[Python-ideas] More user-friendly version for string.translate()

Tue Oct 25 11:15:58 EDT 2016

On 25 October 2016 at 04:37, Steven D'Aprano <steve at pearwood.info> wrote:

>> I would be happy to see a somewhat more general and user friendly
>> version of string.translate function.
>> It could work this way:
>> string.newtranslate(file_with_table, Drop=True, Dec=True)

> Mikhail, I appreciate that you have many ideas and want to share them,
> but try to think about how those ideas would work. The Python standard
> library is full of really well-designed programming interfaces. You can
> learn a lot by thinking "what existing function is this like? how does
> that existing function work?".

Hi Steven,
Thank you for the reply.
I agree the idea with the file is not good, I already agreed with that
and that was
pointed by others too. Of course it is up to me how do I store the table.
I will try to be more precise with my ideas ;) The new str.translate() interface
is indeed much more versatile and provides good ways to define the table.
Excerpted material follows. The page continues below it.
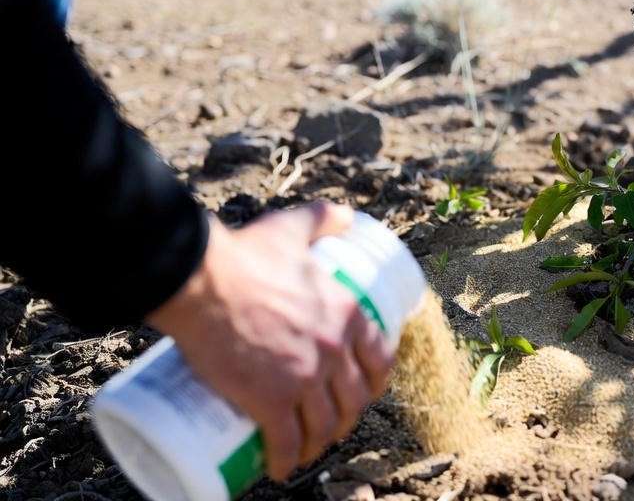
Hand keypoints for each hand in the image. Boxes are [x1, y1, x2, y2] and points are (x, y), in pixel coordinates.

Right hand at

>Or it can take a mapping (usually a dict) that maps either characters or
>ordinal numbers to a new string (not just a single character, but an
>arbitrary string) or ordinal numbers.
>
>    str.maketrans({'a': 'A', 98: 66, 0x63: 0x:43})

>(or None, to delete them). Note the flexibility: you don't need to

Good. But of course if I do it with big tables, I would anyway
need to parse them from some table file. Typing all values
direct in code is not a comfortable way. This again should
make it clear how I become the "None" value
after parsing the table from plain format like
97:[nothin here]
(another point for my research).

> Could it be better? Perhaps. I've suggested that maybe translate could
> automatically call maketrans if given more than one argument. Maybe
> there's an easier way to just delete unwanted characters. Perhaps there
> could be a way to say "any character not in the translation table should
> be dropped". These are interesting questions.

So my previous thought on it was, that there could be set of such functions:

str.translate_keep(table) - this is current translate, namely keeps
non-defined chars untouched
str.translate_drop(table) - all the same, but dropping non-defined chars

Probaly also a pair of functions without translation:
str.remove(chars) - removes given chars
str.keep(chars) - removes all, except chars

Motivation is that those can be optimised for speed and I suppose those
can work faster than re.sub(). The question is how common are these tasks,
I don't have any statistics regarding this.

>There are no 16-bit strings.
>Unicode is a 21-bit encoding, usually encoded as either fixed-width
>sequence of 4-byte code units (UTF-32) or a variable-width sequence of
>2-byte (UTF-16) or 1-byte (UTF-8) code units. But it absolutely is not a
>"16-bit string".

So in general case they should expand to 32 bit unsigned integers if I
understand correctly?
IIRC, Windows uses UTF16 for filenames.
Anyway I will not pretend I can give any ideas regarding optimising thing there.
It is just that I tend to treat those translate/filter functions as
purely numeric,
so I should be able to use those on any data chunk without thinking, if it
is a text or not, this implies of course I must be sure that units are
expanded to fixed bytesize.

>> but as said I don't like very much the idea and would be OK for me to
>> use numeric values only.
> I think you are very possibly the only Python programmer in the world
> who thinks that writing decimal ordinal values is more user-friendly
> than writing the actual character itself. I know I would much rather
> see $, π or ╔ than 36, 960 or 9556.

Yeah I am strange. This however gives you guarantee for any environment that you
can see and input them ans save the work in ASCII.

Mikhail